Presidente afirma que tentativas de impor restrições ideológicas e usar a parceria entre Brasil e Estados Unidos para fins eleitorais "não prosperarão" e critica as novas tarifas impostas por Donald Trump

Os presidentes Donald Trump e Lula, durante reunião na Malásia, em 26 de outubro de 2025 (Ricardo Stuckert/PR)

Os presidentes Donald Trump e Lula, durante reunião na Malásia, em 26 de outubro de 2025 (Ricardo Stuckert/PR)

André Martins
André Martins

Repórter de Brasil e Economia

Publicado em 26 de julho de 2026 às 10h03.

O presidente Luiz Inácio Lula da Silva (PT) publicou neste domingo, 26, um artigo no jornal americano The Washington Post e criticou a decisão do governo Donald Trump de ampliar novas tarifas sobre os produtos brasileiros. 

O petista acusa os americanos de tentar instrumentalizar a parceria bilateral para fins eleitorais e ideológicos.

"Tentativas de impor restrições ideológicas à parceria bilateral, ou de instrumentalizá-la para fins eleitorais, não prosperarão. Nunca antes um secretário de Estado dos EUA declarou que o Brasil não é amigo dos Estados Unidos. Ninguém nos derrotará com mentiras", escreve o petista.

Nas últimas semanas, o governo Trump aplicou duas tarifas. A primeira foi de 25%, como resultado de uma investigação conduzida com base na Seção 301 sobre supostas práticas comerciais do Brasil contra os Estados Unidos.

Poucos dias depois, em 23 de julho, Washington anunciou uma nova sobretaxa de 12,5% sobre parte dessas importações, desta vez como resultado de outra investigação da Seção 301 relacionada ao suposto uso de trabalho forçado na produção de determinados bens.

O texto também foi publicado um dia após o Itamaraty anunciar que os vistos de dois altos funcionários do Departamento de Estado dos EUA foram negados após o Washington Post publicar que o objetivo da viagem seria levantar suspeitas contra a integridade do processo eleitoral brasileiro.

O petista afirma que as novas tarifas vão prejudicar empresas e consumidores americanos. Ele reforça que o seu governo negociou com os americanos, mas que, assim como no primeiro tarifaço, a nova imposição também tem motivações políticas.

No entanto, neste mês, ignorando dezenas de reuniões entre nossas equipes, argumentos técnicos sólidos e documentos que entreguei pessoalmente ao presidente Trump, o governo dos EUA impôs novas tarifas ao Brasil, variando de 12,5% a 37,5%", diz Lula no artigo.

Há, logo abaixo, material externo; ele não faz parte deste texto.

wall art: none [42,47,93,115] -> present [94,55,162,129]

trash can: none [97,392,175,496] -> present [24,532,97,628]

No artigo, o petista rebate ainda as justificativas apresentadas por Washington para as tarifas. Ele afirma que a liberdade de expressão "não é um salvo-conduto para atividades criminosas em plataformas de redes sociais", defende que o Pix "não discrimina empresas americanas" e classifica o sistema de pagamentos como uma referência internacional em infraestrutura pública digital.

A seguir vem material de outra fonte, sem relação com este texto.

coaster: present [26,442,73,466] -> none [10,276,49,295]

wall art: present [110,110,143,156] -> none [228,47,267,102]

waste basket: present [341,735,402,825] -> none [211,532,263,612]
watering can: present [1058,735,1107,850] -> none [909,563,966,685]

Lula também sustenta que o Brasil intensificou o combate ao desmatamento e aos crimes ambientais desde o início de seu terceiro mandato.

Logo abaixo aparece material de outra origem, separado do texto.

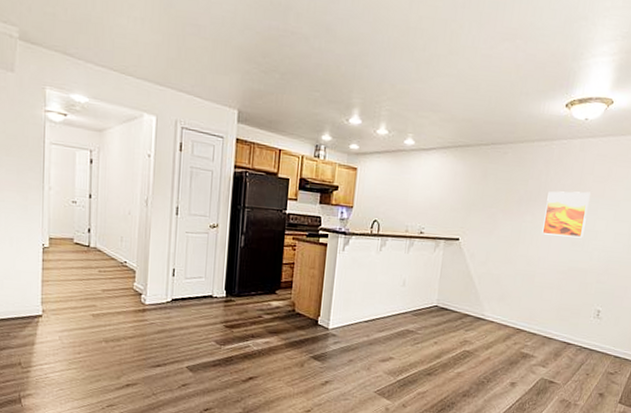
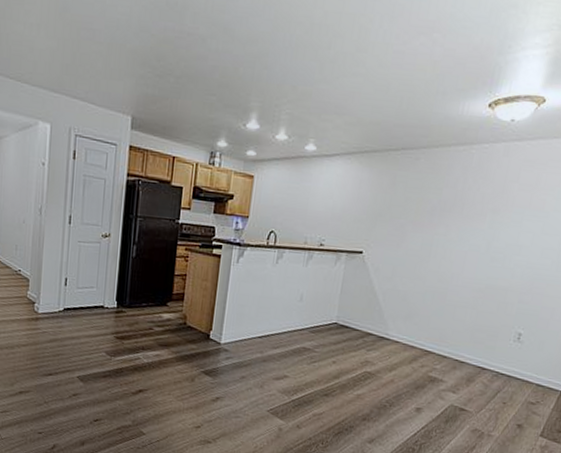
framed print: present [542,191,591,238] -> none [456,200,515,253]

Apesar das críticas, Lula afirma que o Brasil segue disposto a manter uma relação de cooperação com os Estados Unidos. "Estamos prontos para unir forças em torno de iniciativas concretas que envolvam investimentos, comércio e o combate ao crime organizado", escreveu.

Ao longo do texto, o presidente também reforça o discurso de defesa da soberania nacional, que tem marcado a reação do governo às medidas adotadas por Trump. "O destino do Brasil cabe exclusivamente aos brasileiros determinar — sem interferência estrangeira ou subserviência", afirma. Na conclusão, Lula diz que o país continuará negociando "com todos aqueles que sabem respeitar a nossa" soberania.